Fish aren’t particularly known for their stunning vision. Sea worms sound like they’d be even worse. But hidden beneath the deep blue waters of the Mediterranean, a tiny bristle worm is defying all expectations.

The first thing you’ll notice about the Vanadis bristle worm is its huge googly eyes which weigh twenty times more than the rest of its body. This creature put all its character points in vision — all in! If a human had eyes this big, they’d weigh dozens of kilograms.

In a new study, biologists at the University of Copenhagen and Lund University have taken a closer look at the bristle worm’s balloon-like eyes. They confirmed its eyesight is excellent, on par with mammals and cephalopods. However, they also found that the Vanadis is even more remarkable than expected. It can see ultraviolet (UV light), which is invisible to our eye, and may use it to communicate and find mates.

More than meets the eye

The Vanadis bristle worm (Vanadis formosa) can be found near the Italian island of Ponza. Individuals range from a few millimeters to several centimeters in length. This is a nocturnal creature with a peculiar appearance, like other big-eyed bristle worms in the same family known as Polychaeta. Its body is transparent except for the eyes, which need to absorb light.

Scientists from the University of Copenhagen and Lund University were intrigued by these giant red eyes. Why would a creature that only comes out to play at night need such large eyes?

“Together, we set out to unravel the mystery of why a nearly invisible, transparent worm that feeds in the dead of night has evolved to acquire enormous eyes. As such, the first aim was to answer whether large eyes endow the worm with good vision,” said co-author Michael Bok of Lund University.

To get to the bottom of things, the researchers collected specimens from three species of bristle worms living in shallow waters. They brought the specimens to the labs, where they analyzed their eyes. Although the Vanadis have a very simple and primitive nervous system, the researchers were quite surprised to find they can see very well. For instance, they can track the movements of small objects.

“It’s really interesting because an ability like this is typically reserved for us vertebrates, along with arthropods (insects, spiders, etc.) and cephalopods (octopus, squid).
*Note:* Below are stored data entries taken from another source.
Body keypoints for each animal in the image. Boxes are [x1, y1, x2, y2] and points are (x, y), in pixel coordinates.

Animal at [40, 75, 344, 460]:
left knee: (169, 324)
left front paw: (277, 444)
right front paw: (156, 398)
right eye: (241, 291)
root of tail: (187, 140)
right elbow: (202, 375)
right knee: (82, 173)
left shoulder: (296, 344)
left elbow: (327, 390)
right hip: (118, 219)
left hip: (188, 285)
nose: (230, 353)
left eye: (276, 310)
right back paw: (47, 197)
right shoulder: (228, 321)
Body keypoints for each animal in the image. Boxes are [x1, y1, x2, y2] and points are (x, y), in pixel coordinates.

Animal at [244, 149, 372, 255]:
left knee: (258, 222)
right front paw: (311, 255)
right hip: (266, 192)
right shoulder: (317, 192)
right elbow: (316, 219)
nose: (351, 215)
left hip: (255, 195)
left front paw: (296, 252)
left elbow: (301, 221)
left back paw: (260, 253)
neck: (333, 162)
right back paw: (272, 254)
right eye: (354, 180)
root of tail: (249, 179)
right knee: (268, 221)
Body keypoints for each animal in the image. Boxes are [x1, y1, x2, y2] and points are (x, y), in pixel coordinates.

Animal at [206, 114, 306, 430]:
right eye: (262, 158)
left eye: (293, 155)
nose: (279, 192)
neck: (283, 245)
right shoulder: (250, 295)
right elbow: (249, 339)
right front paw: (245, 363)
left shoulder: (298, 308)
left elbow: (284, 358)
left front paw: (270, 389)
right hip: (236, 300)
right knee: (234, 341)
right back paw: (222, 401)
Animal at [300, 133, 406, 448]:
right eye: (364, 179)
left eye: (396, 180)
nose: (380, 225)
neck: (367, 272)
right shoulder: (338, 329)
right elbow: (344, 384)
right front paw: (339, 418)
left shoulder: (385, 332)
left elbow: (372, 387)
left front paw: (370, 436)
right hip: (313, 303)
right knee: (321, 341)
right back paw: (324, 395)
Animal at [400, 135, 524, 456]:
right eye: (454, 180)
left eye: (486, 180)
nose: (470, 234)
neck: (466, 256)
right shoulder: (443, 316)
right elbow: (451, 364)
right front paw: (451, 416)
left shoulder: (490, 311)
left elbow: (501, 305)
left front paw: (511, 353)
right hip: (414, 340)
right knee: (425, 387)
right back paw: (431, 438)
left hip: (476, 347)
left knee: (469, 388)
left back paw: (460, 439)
This is the first time that such an advanced and detailed view has been demonstrated beyond these groups. In fact, our research has shown that the worm has outstanding vision. Its eyesight is on a par with that of mice or rats despite being a relatively simple organism with a minuscule brain,” said Anders Garm from the University of Copenhagen’s Department of Biology.

So far, the researchers were able to ascertain that the bristle worm has great eyesight, but the ‘why’ lingered. So Garm and Bok took hints from evolutionary biology. These worms are inherently transparent, except for the eyes. Being nearly invisible is great for avoiding predators, but having such large eyes hampers this strategy. The cost must be outweighed by a net benefit. But how?

UV signaling

Part of the explanation lies in the worm’s ability to see UV light. The biologists think that these worms are UV bioluminescent and that they use this ability to communicate with other members of their species.

“If you use normal blue or green light as bioluminescence, you also risk attracting predators. But if, instead, the worm uses UV light, it will remain invisible to animals other than those of its own species. Therefore, our hypothesis is that they’ve developed sharp UV vision so as to have a secret language related to mating,” said Garm.

“It may also be that they are on the lookout for UV bioluminescent prey. Regardless, it makes things truly exciting as UV bioluminescence has yet to be witnessed in any other animal. So, we hope to be able to present this as the first example,” the researcher added.

Garm and Bok are now working with Danish robotics engineers to see how the Vadanadis worm’s eyes could be translated into technology.

“Together with the robotics researchers, we are working to understand how animals with brains as simple as these can process all of the information that such large eyes are likely able to collect. This suggests that there are super smart ways to process information in their nervous system. And if we can detect these mechanisms mathematically, they could be integrated into computer chips and used to control robots,” explains Garm.

The findings appeared in the journal Current Biology.